EXERCISE: When writing out the entries below, keep only the lines from the line with "ktorá je obľúbená medzi miestnymi" to the line with "NA SPRZEDAŻ", both included, exactly as they are, and leave the pictures aside.

(Saved data entries)
□ □ □ □
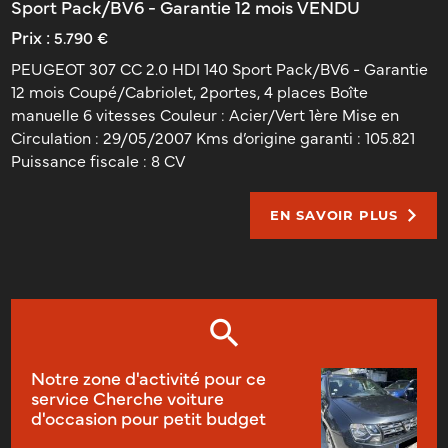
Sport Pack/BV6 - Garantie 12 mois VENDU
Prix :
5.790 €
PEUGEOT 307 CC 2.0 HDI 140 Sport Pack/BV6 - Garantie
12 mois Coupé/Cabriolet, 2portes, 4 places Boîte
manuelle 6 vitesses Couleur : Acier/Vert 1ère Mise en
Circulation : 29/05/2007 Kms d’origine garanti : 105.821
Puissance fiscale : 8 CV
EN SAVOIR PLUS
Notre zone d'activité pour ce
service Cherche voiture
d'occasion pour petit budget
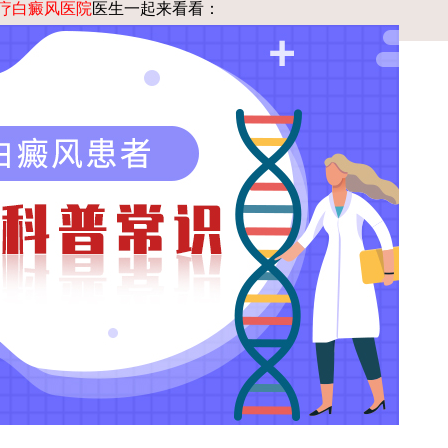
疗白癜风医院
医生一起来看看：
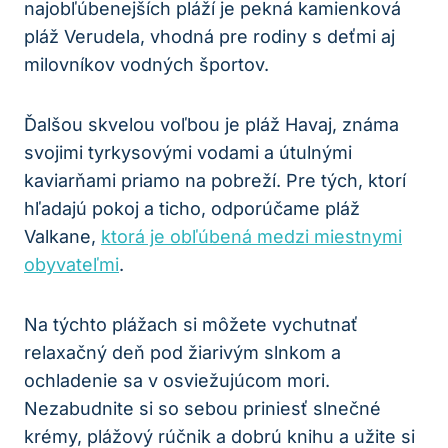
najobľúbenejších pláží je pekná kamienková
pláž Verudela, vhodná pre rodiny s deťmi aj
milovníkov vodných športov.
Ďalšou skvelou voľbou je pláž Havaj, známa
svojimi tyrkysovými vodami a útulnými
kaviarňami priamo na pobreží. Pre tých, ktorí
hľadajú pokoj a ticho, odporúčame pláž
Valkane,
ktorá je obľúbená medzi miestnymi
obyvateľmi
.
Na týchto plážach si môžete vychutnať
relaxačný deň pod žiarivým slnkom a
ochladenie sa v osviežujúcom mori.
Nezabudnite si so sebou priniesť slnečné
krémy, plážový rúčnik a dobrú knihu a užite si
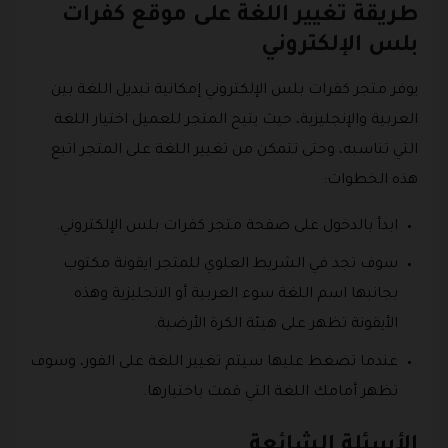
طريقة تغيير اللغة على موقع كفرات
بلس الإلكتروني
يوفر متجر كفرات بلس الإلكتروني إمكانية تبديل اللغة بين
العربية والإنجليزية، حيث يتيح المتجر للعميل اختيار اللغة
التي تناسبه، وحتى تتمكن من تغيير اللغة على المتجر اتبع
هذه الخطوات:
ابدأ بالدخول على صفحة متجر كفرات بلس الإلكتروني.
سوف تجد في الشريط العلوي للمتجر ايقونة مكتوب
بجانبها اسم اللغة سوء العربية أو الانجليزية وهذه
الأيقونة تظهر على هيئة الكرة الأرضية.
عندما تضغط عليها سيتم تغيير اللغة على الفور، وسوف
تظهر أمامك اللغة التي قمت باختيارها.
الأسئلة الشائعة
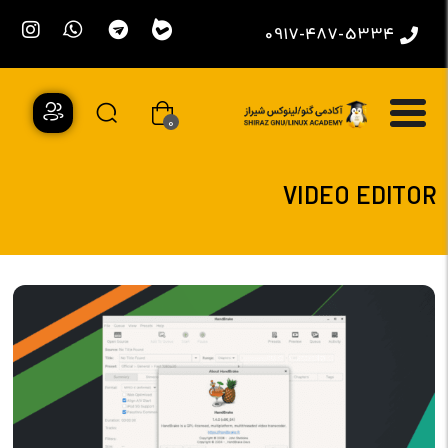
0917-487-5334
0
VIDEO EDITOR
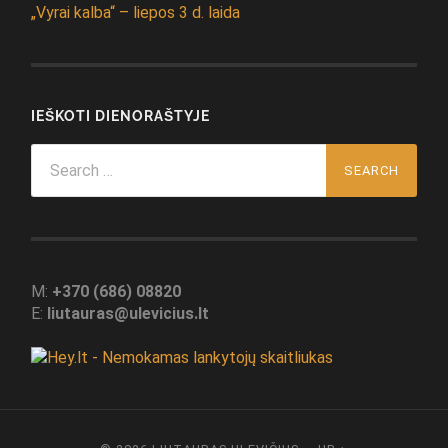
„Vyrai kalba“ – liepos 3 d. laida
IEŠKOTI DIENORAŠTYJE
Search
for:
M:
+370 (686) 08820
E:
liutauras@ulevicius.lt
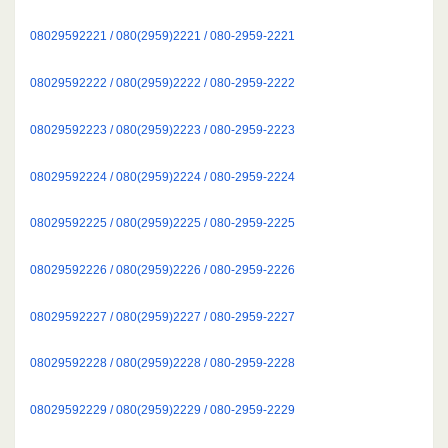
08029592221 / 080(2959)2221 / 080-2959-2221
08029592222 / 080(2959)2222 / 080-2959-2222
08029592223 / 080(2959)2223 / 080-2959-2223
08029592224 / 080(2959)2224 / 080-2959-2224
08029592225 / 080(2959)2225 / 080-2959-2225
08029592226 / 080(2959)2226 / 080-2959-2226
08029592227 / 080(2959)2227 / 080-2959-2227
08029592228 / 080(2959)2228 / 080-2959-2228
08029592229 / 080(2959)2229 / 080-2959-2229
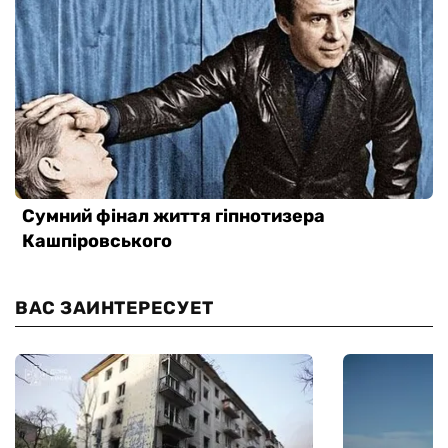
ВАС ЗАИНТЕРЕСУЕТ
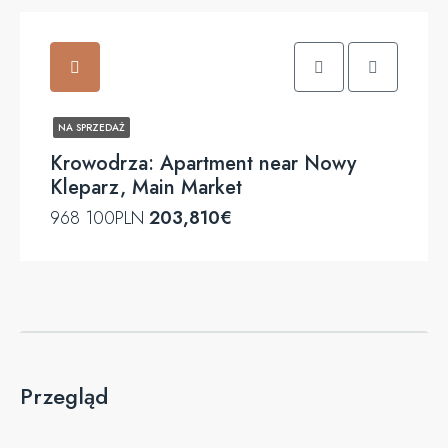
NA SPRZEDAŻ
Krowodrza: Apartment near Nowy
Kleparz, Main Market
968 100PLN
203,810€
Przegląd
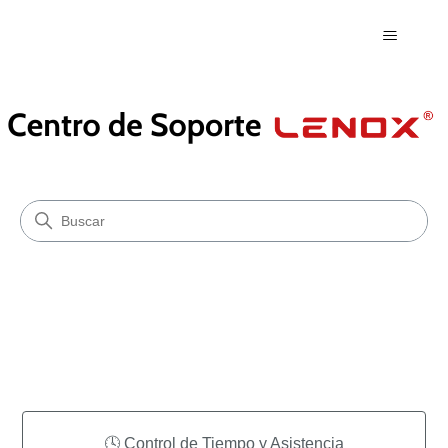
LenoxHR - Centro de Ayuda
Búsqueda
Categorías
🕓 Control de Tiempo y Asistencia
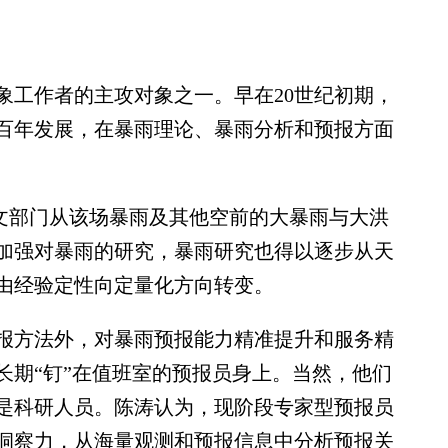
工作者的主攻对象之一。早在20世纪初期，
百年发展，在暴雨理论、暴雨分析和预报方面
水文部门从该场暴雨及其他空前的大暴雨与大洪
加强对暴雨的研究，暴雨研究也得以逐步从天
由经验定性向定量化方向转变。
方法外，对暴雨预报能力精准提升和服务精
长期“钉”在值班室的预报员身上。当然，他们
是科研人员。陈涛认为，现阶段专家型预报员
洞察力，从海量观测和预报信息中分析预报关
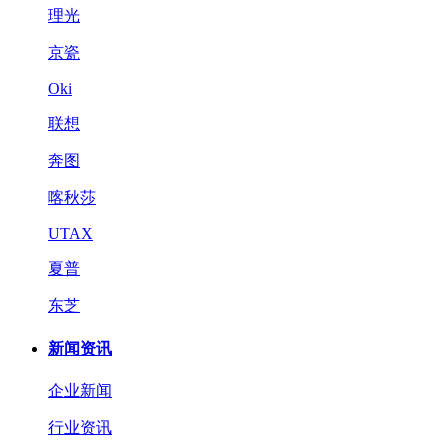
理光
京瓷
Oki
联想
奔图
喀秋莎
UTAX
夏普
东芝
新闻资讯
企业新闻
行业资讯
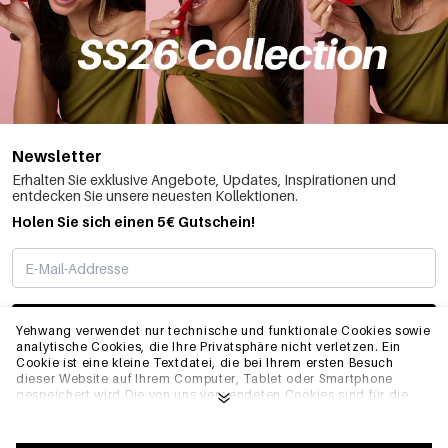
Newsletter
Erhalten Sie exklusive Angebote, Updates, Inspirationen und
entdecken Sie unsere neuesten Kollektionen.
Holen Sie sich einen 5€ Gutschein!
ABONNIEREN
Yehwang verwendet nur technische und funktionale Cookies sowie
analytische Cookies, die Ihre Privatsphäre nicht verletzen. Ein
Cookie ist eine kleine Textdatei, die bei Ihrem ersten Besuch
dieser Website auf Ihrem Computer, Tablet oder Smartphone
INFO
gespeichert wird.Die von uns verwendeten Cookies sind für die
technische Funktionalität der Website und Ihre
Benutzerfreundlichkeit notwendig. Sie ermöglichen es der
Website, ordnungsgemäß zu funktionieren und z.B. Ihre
□ □ □ □
SOLUTION TO THIS TASK:
ktorá je obľúbená medzi miestnymi
obyvateľmi
.
Na týchto plážach si môžete vychutnať
relaxačný deň pod žiarivým slnkom a
ochladenie sa v osviežujúcom mori.
Nezabudnite si so sebou priniesť slnečné
krémy, plážový rúčnik a dobrú knihu a užite si
طريقة تغيير اللغة على موقع كفرات
بلس الإلكتروني
يوفر متجر كفرات بلس الإلكتروني إمكانية تبديل اللغة بين
العربية والإنجليزية، حيث يتيح المتجر للعميل اختيار اللغة
التي تناسبه، وحتى تتمكن من تغيير اللغة على المتجر اتبع
هذه الخطوات:
ابدأ بالدخول على صفحة متجر كفرات بلس الإلكتروني.
سوف تجد في الشريط العلوي للمتجر ايقونة مكتوب
بجانبها اسم اللغة سوء العربية أو الانجليزية وهذه
الأيقونة تظهر على هيئة الكرة الأرضية.
عندما تضغط عليها سيتم تغيير اللغة على الفور، وسوف
تظهر أمامك اللغة التي قمت باختيارها.
الأسئلة الشائعة
0917-487-5334
0
VIDEO EDITOR
„Vyrai kalba“ – liepos 3 d. laida
IEŠKOTI DIENORAŠTYJE
Search
for:
M:
+370 (686) 08820
E:
liutauras@ulevicius.lt
08029592221 / 080(2959)2221 / 080-2959-2221
08029592222 / 080(2959)2222 / 080-2959-2222
08029592223 / 080(2959)2223 / 080-2959-2223
08029592224 / 080(2959)2224 / 080-2959-2224
08029592225 / 080(2959)2225 / 080-2959-2225
08029592226 / 080(2959)2226 / 080-2959-2226
08029592227 / 080(2959)2227 / 080-2959-2227
08029592228 / 080(2959)2228 / 080-2959-2228
08029592229 / 080(2959)2229 / 080-2959-2229
ВАС ЗАИНТЕРЕСУЕТ
NA SPRZEDAŻ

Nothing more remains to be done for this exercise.